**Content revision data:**
☆ ☆ ☆ ☆ ☆

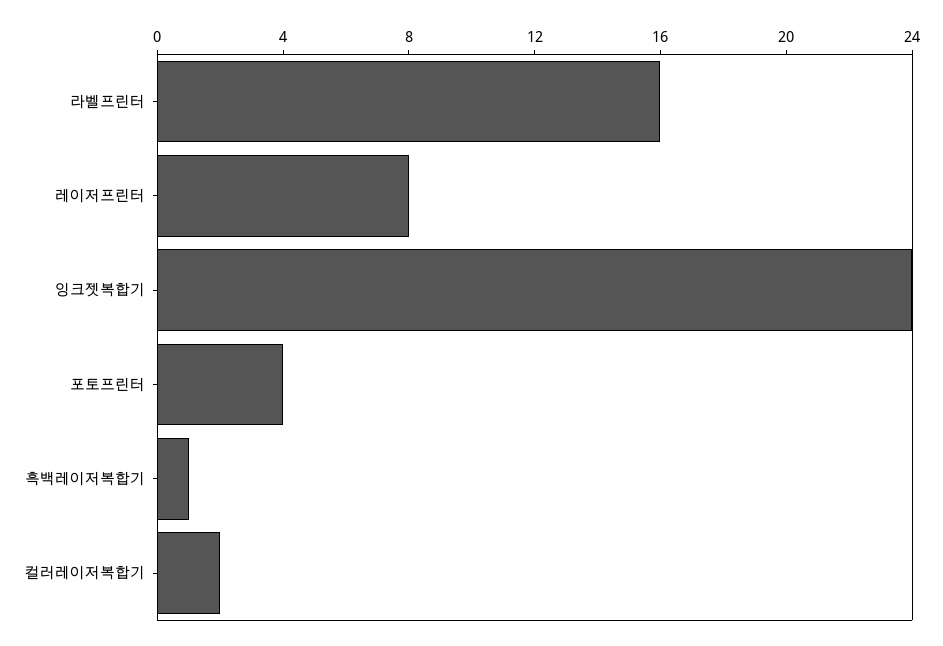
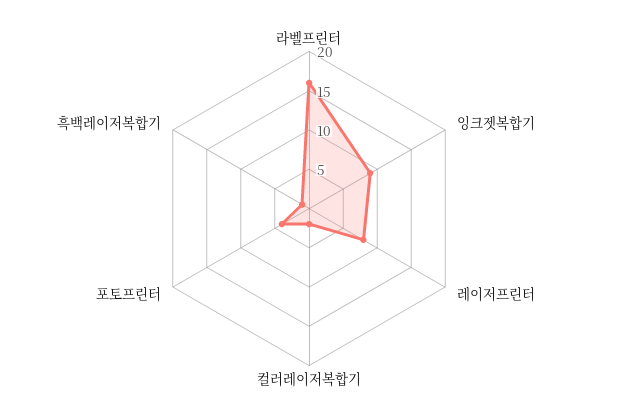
  {
    "라벨프린터": 16,
    "레이저프린터": 8,
-   "잉크젯복합기": 24,
+   "잉크젯복합기": 10,
    "포토프린터": 4,
    "흑백레이저복합기": 1,
    "컬러레이저복합기": 2
  }

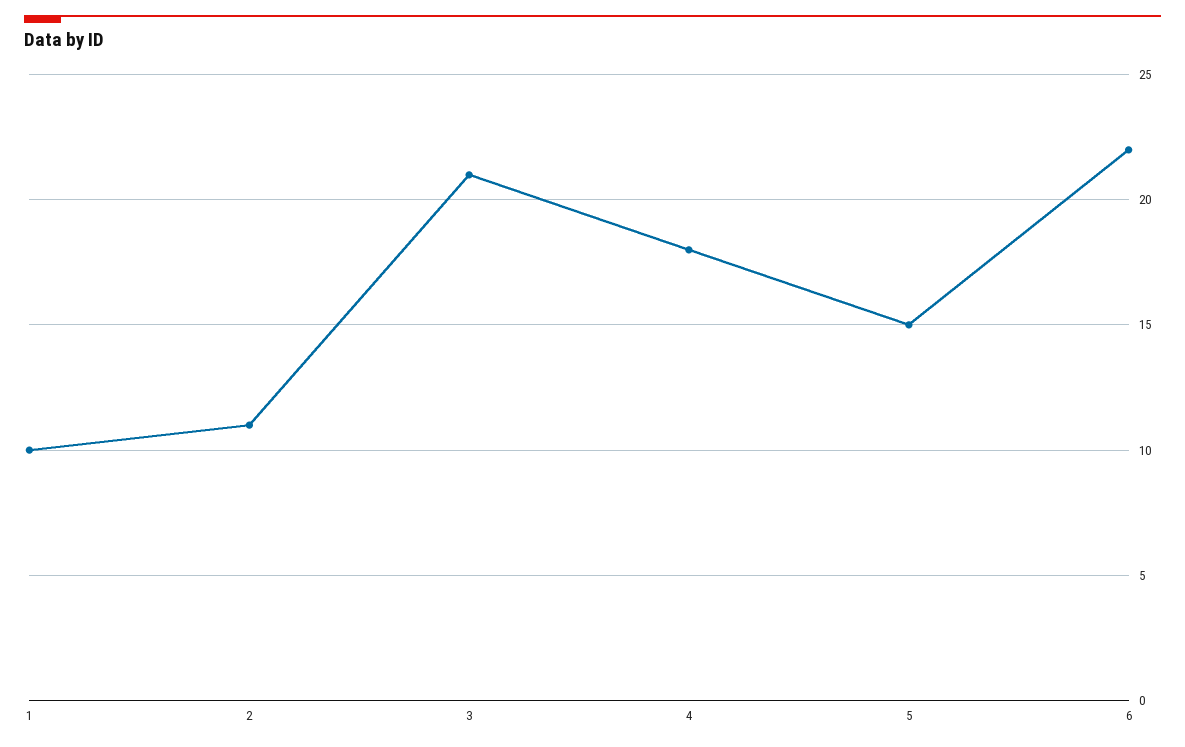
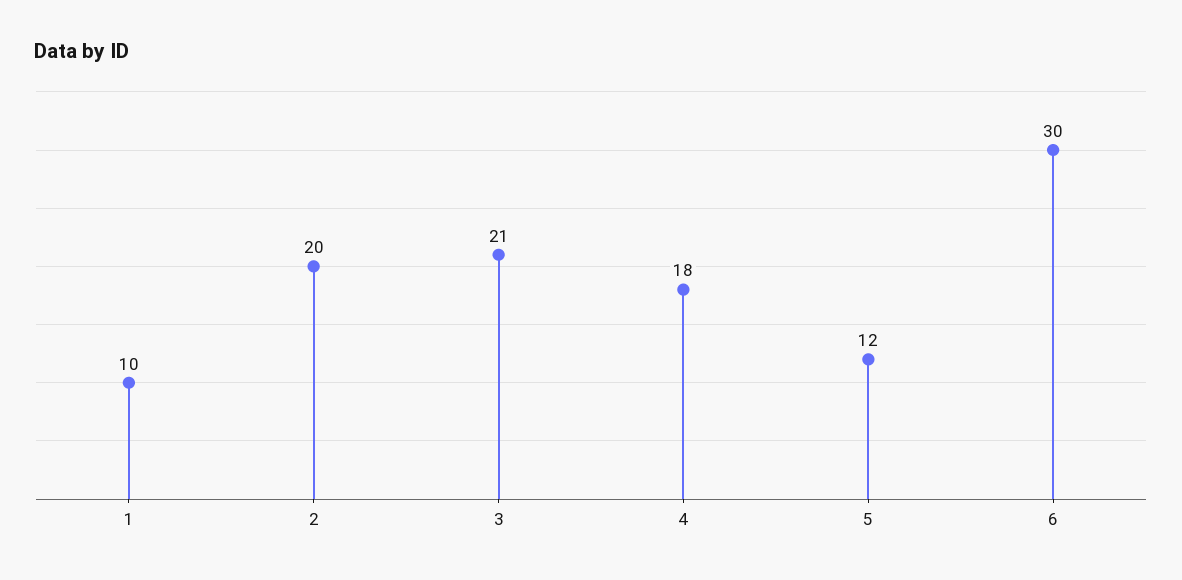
  {
    "1": 10,
-   "2": 11,
+   "2": 20,
    "3": 21,
    "4": 18,
-   "5": 15,
+   "5": 12,
-   "6": 22
+   "6": 30
  }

☆ ☆ ☆ ☆ ☆

**Required action:** Output each record verbatim and leave out its pictures.

**Answer section:**
  {
    "라벨프린터": 16,
    "레이저프린터": 8,
-   "잉크젯복합기": 24,
+   "잉크젯복합기": 10,
    "포토프린터": 4,
    "흑백레이저복합기": 1,
    "컬러레이저복합기": 2
  }

  {
    "1": 10,
-   "2": 11,
+   "2": 20,
    "3": 21,
    "4": 18,
-   "5": 15,
+   "5": 12,
-   "6": 22
+   "6": 30
  }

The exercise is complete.